Actions to take:
1. According to the legend, where did the soldier bury the boy's mother?
2. From the legend, extract the stretch from "As the soldier’s" through "to the dogs.".
3. List every question that the legend says began to cross the father's mind.

[Text passage Boundary: Start]

The Mother at the Rock

        While the soldiers were burning the village, an Indian squaw with her infant son was spotted lurking behind the large rock. Why she was there we do not know, but one of the American soldiers saw her movement and mistook her for an attacking Indian warrior.

        In his confusion the soldier fired at the figure hiding behind the rock and began to slowly approach. The closer the soldier got to the rock the clearer his view became. The person hiding behind the rock was not a warrior at all but rather an Indian mother slumped over with her infant son in her arms. The soldier, himself having a daughter about the boys age; was overcome with remorse for what he had done. He laid his rifle upon the Rock and kneeled down to retrieve the crying baby boy. The soldier buried the boy’s mother at the foot of the Rock and pledged to look after the boy for the rest of his days.

White Feather the Soldiers Son

        As the soldier’s adoptive son grew into a teenager he did his best to hide the fact that the boy was an Indian. He dressed the boy in white man's clothes and treated him no different than any other father would have treated his son. The boy was educated in the ways of farming and hunting and spent many nights reading and playing with his adoptive sister. However, the boy’s skin was much darker and more reddish than that of his families and the town’s people began to take notice.

        Unaware of how accurate their taints were, several other teenagers around town began to call the young boy White Feather the Indian savage. They would taunt and tease the boy, telling him that they would scalp him and feed him to the dogs.

        Slowly the boy began to question who he really was. He began to act out aggressively and began to distance himself from everyone. Did the boy somehow remember what had happened that day at the rock? Was the boy destined to become a savage Indian? Is the family in danger? All of these questions began to cross the father's mind. Out of fear for his daughter’s safety the father told his daughter to avoid being seen in public with the boy and as a result the boy withdrew from society even more.

[Text passage Boundary: End]
[Record excerpts Boundary: Start]

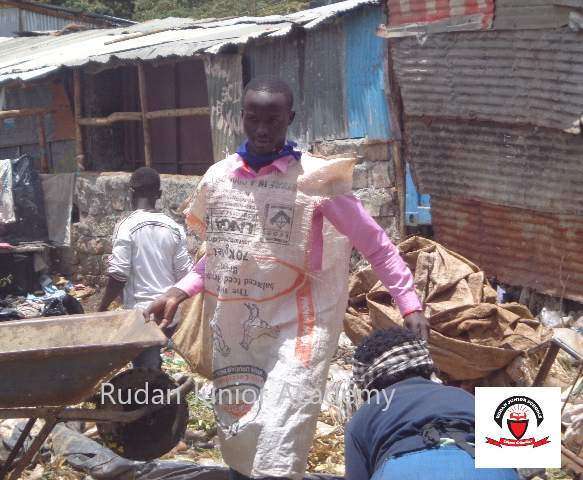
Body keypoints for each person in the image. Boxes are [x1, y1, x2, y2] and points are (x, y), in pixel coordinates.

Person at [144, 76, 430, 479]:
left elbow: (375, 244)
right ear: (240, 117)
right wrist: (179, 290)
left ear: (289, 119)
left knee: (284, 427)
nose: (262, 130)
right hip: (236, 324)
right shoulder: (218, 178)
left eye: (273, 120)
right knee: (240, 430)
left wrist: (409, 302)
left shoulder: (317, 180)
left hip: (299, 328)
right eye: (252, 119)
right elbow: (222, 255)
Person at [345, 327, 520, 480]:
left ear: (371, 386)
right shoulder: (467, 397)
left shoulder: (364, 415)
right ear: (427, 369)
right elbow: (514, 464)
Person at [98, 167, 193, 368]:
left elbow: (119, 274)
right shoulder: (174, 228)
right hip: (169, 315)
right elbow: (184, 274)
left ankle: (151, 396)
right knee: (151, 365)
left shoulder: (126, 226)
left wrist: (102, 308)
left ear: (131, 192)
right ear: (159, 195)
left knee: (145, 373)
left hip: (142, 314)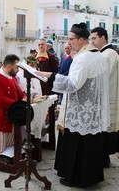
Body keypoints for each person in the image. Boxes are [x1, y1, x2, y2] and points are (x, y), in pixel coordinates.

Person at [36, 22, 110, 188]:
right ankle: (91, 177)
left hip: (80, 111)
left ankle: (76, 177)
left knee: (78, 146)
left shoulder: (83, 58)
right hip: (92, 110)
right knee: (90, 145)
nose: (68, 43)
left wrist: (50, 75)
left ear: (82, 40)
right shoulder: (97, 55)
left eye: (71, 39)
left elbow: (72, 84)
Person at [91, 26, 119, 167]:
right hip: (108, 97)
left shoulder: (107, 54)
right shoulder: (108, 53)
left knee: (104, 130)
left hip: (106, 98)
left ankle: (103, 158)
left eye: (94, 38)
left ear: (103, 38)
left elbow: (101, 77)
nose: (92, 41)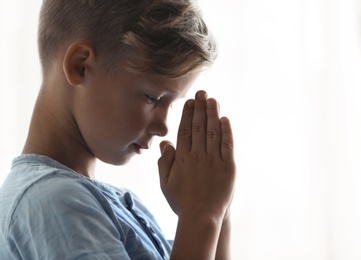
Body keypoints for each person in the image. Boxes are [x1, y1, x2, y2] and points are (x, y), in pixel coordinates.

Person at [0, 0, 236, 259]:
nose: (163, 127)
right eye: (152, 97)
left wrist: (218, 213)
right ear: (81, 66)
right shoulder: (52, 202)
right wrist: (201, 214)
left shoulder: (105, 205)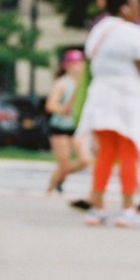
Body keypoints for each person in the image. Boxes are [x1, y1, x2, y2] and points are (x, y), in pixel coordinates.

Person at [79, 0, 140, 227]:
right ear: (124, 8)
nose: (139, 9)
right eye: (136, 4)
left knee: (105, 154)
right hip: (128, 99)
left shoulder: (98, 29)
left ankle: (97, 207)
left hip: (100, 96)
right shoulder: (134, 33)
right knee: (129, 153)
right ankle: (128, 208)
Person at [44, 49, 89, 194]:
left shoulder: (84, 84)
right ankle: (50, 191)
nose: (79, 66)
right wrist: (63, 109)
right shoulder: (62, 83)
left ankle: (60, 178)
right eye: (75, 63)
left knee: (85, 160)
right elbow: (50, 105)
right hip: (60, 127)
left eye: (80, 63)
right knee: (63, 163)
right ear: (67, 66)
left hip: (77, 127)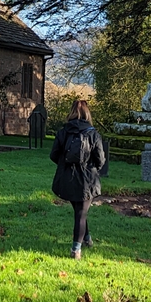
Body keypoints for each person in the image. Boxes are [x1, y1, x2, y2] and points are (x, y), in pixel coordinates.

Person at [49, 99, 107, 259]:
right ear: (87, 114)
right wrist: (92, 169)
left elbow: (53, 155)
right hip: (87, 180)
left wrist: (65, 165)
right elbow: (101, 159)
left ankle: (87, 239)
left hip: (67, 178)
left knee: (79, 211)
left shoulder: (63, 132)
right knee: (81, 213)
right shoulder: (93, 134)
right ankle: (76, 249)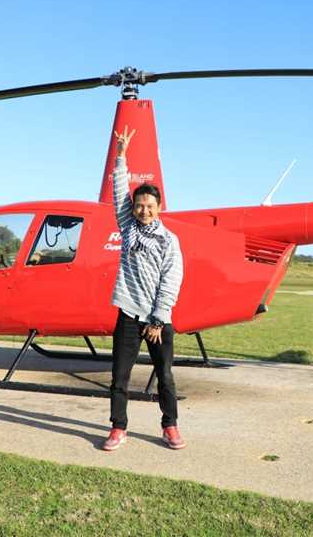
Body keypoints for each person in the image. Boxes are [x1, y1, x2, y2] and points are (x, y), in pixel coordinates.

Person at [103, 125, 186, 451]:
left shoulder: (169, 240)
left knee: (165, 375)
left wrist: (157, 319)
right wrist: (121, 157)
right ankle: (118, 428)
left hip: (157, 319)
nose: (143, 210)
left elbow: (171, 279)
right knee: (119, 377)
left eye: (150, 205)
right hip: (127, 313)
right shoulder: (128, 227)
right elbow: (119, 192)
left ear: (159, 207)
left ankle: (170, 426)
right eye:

[Record excerpts Boundary: End]

Results for each task:
1. He buried her at the foot of the Rock.

2.
As the soldier’s adoptive son grew into a teenager he did his best to hide the fact that the boy was an Indian. He dressed the boy in white man's clothes and treated him no different than any other father would have treated his son. The boy was educated in the ways of farming and hunting and spent many nights reading and playing with his adoptive sister. However, the boy’s skin was much darker and more reddish than that of his families and the town’s people began to take notice.

        Unaware of how accurate their taints were, several other teenagers around town began to call the young boy White Feather the Indian savage. They would taunt and tease the boy, telling him that they would scalp him and feed him to the dogs.

3.
- Did the boy somehow remember what had happened that day at the rock?
- Was the boy destined to become a savage Indian?
- Is the family in danger?